▶ [Input data]:
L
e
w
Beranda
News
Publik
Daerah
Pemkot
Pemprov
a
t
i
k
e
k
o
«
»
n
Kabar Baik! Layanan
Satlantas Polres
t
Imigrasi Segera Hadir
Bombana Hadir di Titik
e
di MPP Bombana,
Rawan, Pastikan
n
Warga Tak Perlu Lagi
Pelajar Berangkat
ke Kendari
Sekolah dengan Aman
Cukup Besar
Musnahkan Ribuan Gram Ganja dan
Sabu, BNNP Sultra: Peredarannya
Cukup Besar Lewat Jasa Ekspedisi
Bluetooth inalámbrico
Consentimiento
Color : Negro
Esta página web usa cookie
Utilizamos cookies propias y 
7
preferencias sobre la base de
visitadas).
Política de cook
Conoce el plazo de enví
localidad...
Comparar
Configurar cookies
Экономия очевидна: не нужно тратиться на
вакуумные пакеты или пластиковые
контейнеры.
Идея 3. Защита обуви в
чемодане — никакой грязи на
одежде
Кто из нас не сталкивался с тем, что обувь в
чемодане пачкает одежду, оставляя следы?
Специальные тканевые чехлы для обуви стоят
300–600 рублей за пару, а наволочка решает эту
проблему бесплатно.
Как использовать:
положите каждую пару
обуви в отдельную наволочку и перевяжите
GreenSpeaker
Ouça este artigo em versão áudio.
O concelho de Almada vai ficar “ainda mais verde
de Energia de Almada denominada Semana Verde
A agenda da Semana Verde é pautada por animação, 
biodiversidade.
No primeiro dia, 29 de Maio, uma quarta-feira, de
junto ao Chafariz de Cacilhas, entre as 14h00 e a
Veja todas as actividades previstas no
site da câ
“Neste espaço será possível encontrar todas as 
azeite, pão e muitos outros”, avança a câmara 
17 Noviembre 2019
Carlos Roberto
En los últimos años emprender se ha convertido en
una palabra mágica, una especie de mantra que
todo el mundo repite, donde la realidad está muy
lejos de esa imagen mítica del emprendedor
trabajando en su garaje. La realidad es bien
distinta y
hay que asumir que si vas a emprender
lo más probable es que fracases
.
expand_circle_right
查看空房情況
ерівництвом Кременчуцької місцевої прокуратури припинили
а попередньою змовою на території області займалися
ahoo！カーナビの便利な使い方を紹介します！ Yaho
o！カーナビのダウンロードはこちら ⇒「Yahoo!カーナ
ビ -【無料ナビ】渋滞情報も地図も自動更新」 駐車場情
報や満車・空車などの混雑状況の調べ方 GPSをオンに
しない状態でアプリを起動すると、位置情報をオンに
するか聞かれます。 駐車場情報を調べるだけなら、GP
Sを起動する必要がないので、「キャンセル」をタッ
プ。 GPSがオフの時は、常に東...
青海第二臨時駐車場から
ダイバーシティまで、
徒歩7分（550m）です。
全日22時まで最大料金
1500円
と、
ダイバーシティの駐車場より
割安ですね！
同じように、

▶ [How to complete this task]:
Reproduce the data above verbatim, from the beginning up to and including the line that contains "Consentimiento".

▶ [Your response]:
L
e
w
Beranda
News
Publik
Daerah
Pemkot
Pemprov
a
t
i
k
e
k
o
«
»
n
Kabar Baik! Layanan
Satlantas Polres
t
Imigrasi Segera Hadir
Bombana Hadir di Titik
e
di MPP Bombana,
Rawan, Pastikan
n
Warga Tak Perlu Lagi
Pelajar Berangkat
ke Kendari
Sekolah dengan Aman
Cukup Besar
Musnahkan Ribuan Gram Ganja dan
Sabu, BNNP Sultra: Peredarannya
Cukup Besar Lewat Jasa Ekspedisi
Bluetooth inalámbrico
Consentimiento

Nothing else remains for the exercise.